**YOUR ASSIGNMENT:** Restate every line of the data word for word, except for the images.

**MATERIAL FOR THIS EXERCISE:**
--*--

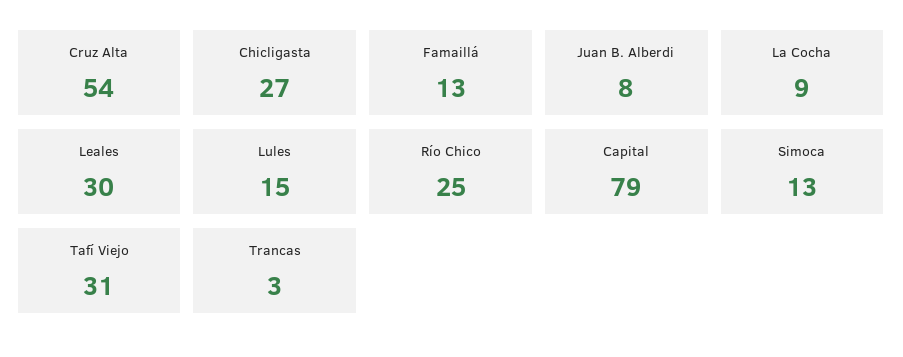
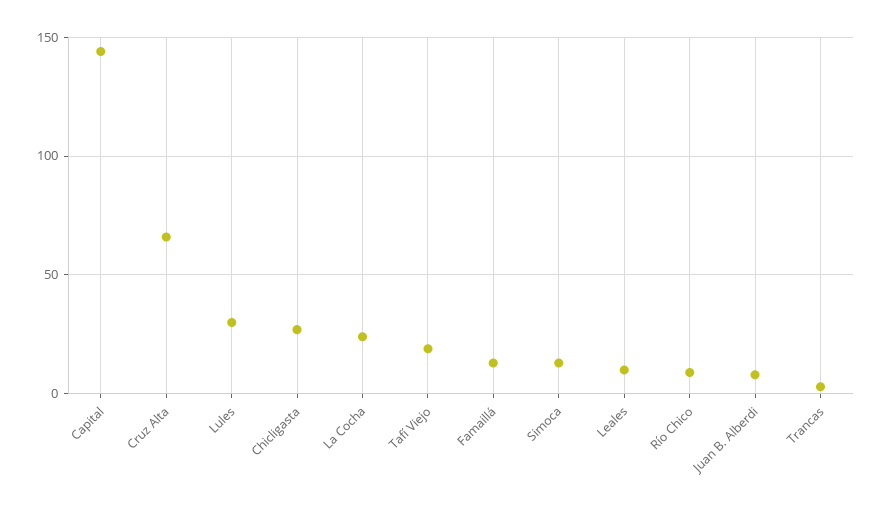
  {
-   "Cruz Alta": 54,
+   "Cruz Alta": 65,
    "Chicligasta": 27,
    "Famaillá": 13,
    "Juan B. Alberdi": 8,
-   "La Cocha": 9,
+   "La Cocha": 25,
-   "Leales": 30,
+   "Leales": 10,
-   "Lules": 15,
+   "Lules": 30,
-   "Río Chico": 25,
+   "Río Chico": 10,
-   "Capital": 79,
+   "Capital": 145,
    "Simoca": 13,
-   "Tafí Viejo": 31,
+   "Tafí Viejo": 20,
    "Trancas": 3
  }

--*--

**FINISHED EXERCISE:**
  {
-   "Cruz Alta": 54,
+   "Cruz Alta": 65,
    "Chicligasta": 27,
    "Famaillá": 13,
    "Juan B. Alberdi": 8,
-   "La Cocha": 9,
+   "La Cocha": 25,
-   "Leales": 30,
+   "Leales": 10,
-   "Lules": 15,
+   "Lules": 30,
-   "Río Chico": 25,
+   "Río Chico": 10,
-   "Capital": 79,
+   "Capital": 145,
    "Simoca": 13,
-   "Tafí Viejo": 31,
+   "Tafí Viejo": 20,
    "Trancas": 3
  }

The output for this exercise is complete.